Write Off Student Loan Payments
If you're like 65 percent of graduating seniors, you have student loans to pay off. While you can defer them and get payment assistance, eventually you will have to pay them. When you do, you may be able to deduct the interest paid up to $2,500, potentially knocking you down to one of the lower tax brackets and saving you even more money.

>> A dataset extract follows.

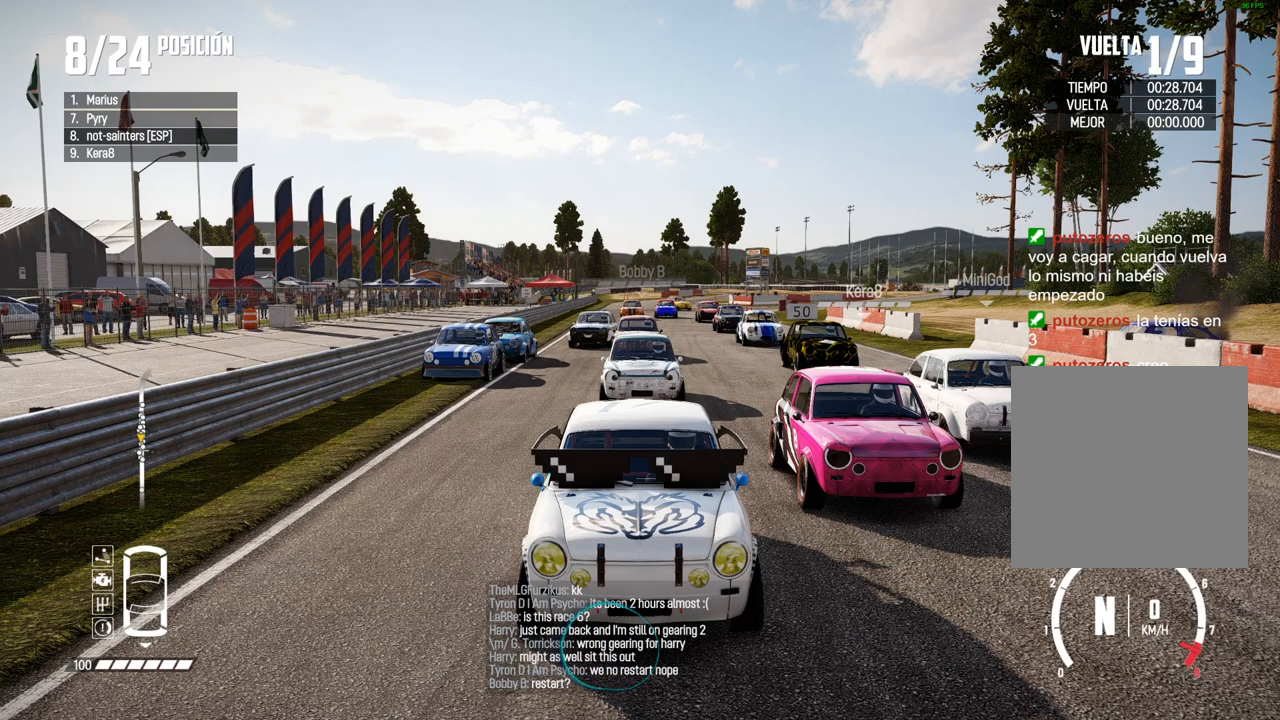
{"buttons": ["A", "R2"], "left_stick": "center", "right_stick": "center", "events": []}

You can apply this tax deduction as long as your AGI is less than $70,000 as a single-filer or $140,000 as married filing jointly. If your AGI exceeds these limits, the IRS reduces the amount you can deduct.
Give to Charity
Whether you donate money or goods, you can make charitable deductions to pay less taxes. No matter what you donate, make sure you get a receipt and that it's to a recognized charity or nonprofit organization.
Use Tax Loss Harvesting to Get Your Tax Liability to Zero
Capital gains can cost a lot in taxes, greatly reducing your earnings. Instead, use tax loss harvesting strategies, which involves selling other assets at a loss to offset your gains. Be sure to choose investments you no longer want or don't think is helping your portfolio. Don't just sell for the sole purpose of offsetting taxes without thinking about the bigger picture. You might regret the decision in the future if it was an investment you may not have been ready to part with.
Write Off Real Estate Investor Expenses
Real estate investing includes many applicable tax deductions, including mortgage interest, property taxes, property depreciation, and any other incurred business expenses. Take advantage of these real estate investor expenses to decrease your tax burden.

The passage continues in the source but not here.